(Passage begins)

But, let us suppose that irrespective of the amount municipalities spend on police compliance, we instead consider litigation/settlement costs and compliance costs part of a single bundle of goods — let’s call them “security” goods. And let us further suppose that this bundle costs municipalities some measurable amount more than another bundle — let us call this other bundle “public” goods. In this alternative model, the amount a municipality spends on “public” goods more than covers the amounts it is projected to spend on “security” goods, up to a specific, determinable margin. (At this margin, no additional amount spent on public goods will diminish the costs of litigation/settlement/compliance.)

Although it is still prohibitively high, let us take fifty percent of the security bundle of 2010 as our equilibrium. That is to say, no matter how much we spend on public goods, security goods for these 10 municipalities will be $84M. Now let us suppose that our 10 municipalities infuse an additional $84M into their public goods markets — for schools, healthcare, living wage, and investment in manufacturing. In that case, the question would be whether our demand for security goods would decline by $84M, bringing the total costs back down to 2010 levels. Although we would need to run the numbers — I have pulled these out of my theoretical hat — I am reasonably confident that the current mix of security and public goods is inefficient (on the “beatings will continue until morale improves” assumption) and that every dollar spent on security goods is far less efficient than every dollar spent on public goods.

(Passage ends)
(Supplied data begins)

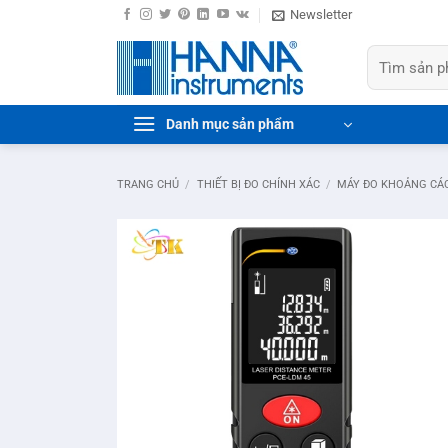
Bỏ
Newsletter
qua
Tìm
nội
kiếm:
dung
Danh mục sản phẩm
TRANG CHỦ
/
THIẾT BỊ ĐO CHÍNH XÁC
/
MÁY ĐO KHOẢNG CÁ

(Supplied data ends)

● Assignment
Could you condense the paragraph of the passage on municipal spending that begins "Although it is still prohibitively high" into a short bulleted list of its main facts? The items play no role in this exercise.

● Result of this exercise
- The equilibrium is set at fifty percent of the 2010 security bundle, which is still prohibitively high.
- At that level, security goods for the 10 municipalities cost $84M no matter how much is spent on public goods.
- Suppose the municipalities add $84M to public goods: schools, healthcare, living wage, and investment in manufacturing.
- The question is whether demand for security goods would then fall by $84M, returning total costs to 2010 levels.
- The figures are hypothetical, and the numbers would need to be run.
- The writer is reasonably confident that the current mix is inefficient and that each dollar spent on security goods is far less efficient than each dollar spent on public goods.